NSTask is problematic as it now uses closures to notify completion, and ASOC never added support for those. (That's why I didn't do a library for that.) But if you don't care about output, or are willing to trust to the old deprecated ObjC 1.x APIs, or are in a position where you can use a custom ObjC wrapper class as a shim between the new APIs and ASOC then it's certainly an option for passing data from AS to stdin.

@Marco Thanks. It sounds like that’s the same number of steps that I had, but with ⇧↩ instead of Command-Shift-C. Right now I’m experimenting with using a single tap for Instant Send and scripts that automatically insert their results. I like it so far.

@has I guess you’re talking about the NSFileHandle APIs rather than NSTask itself. I’m still using the notifications in my Objective-C code because I heard from multiple people that the closure APIs were buggy.

@Michael thanks for the paste in frontmost application tip. Much nicer not having my scripts overwrite the clipboard.
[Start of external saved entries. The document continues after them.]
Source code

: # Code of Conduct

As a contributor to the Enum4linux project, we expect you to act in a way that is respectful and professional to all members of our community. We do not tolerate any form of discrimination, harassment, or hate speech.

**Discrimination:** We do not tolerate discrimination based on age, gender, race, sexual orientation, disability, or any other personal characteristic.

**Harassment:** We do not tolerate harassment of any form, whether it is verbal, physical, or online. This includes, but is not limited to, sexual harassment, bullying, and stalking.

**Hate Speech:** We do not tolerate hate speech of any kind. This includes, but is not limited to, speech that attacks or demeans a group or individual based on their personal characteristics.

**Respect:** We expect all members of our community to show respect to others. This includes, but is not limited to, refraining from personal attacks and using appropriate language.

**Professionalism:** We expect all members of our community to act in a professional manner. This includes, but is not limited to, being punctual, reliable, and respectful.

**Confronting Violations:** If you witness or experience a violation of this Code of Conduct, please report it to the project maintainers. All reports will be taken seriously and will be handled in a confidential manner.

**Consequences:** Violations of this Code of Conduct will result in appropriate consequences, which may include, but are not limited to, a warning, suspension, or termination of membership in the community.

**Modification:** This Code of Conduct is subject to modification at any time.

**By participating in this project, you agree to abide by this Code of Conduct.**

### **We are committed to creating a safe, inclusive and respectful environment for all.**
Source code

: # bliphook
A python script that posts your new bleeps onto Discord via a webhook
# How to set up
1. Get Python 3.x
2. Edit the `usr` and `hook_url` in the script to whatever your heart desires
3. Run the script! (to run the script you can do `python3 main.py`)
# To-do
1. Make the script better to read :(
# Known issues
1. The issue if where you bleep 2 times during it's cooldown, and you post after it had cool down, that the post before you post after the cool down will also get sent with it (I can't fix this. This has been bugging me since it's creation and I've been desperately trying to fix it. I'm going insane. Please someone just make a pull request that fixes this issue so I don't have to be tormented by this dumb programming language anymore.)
@Marco great to know about ⇧↩ !

The alternative, much better interface to selecting services was Services Manager (http://www.macosxautomation.com/services/servicesmanager/). Unfortunately it's garbage collected so it breaks on 10.12, and given Sal's no longer at Apple I don't expect it to ever be updated.

Unfortunately I'm also seeing that service selections no longer "stick" in 10.12. Bugs from prior OS versions, e.g., having to pull down the Services menu the first time you use an app before the keyboard equivalent activates, have not been fixed either.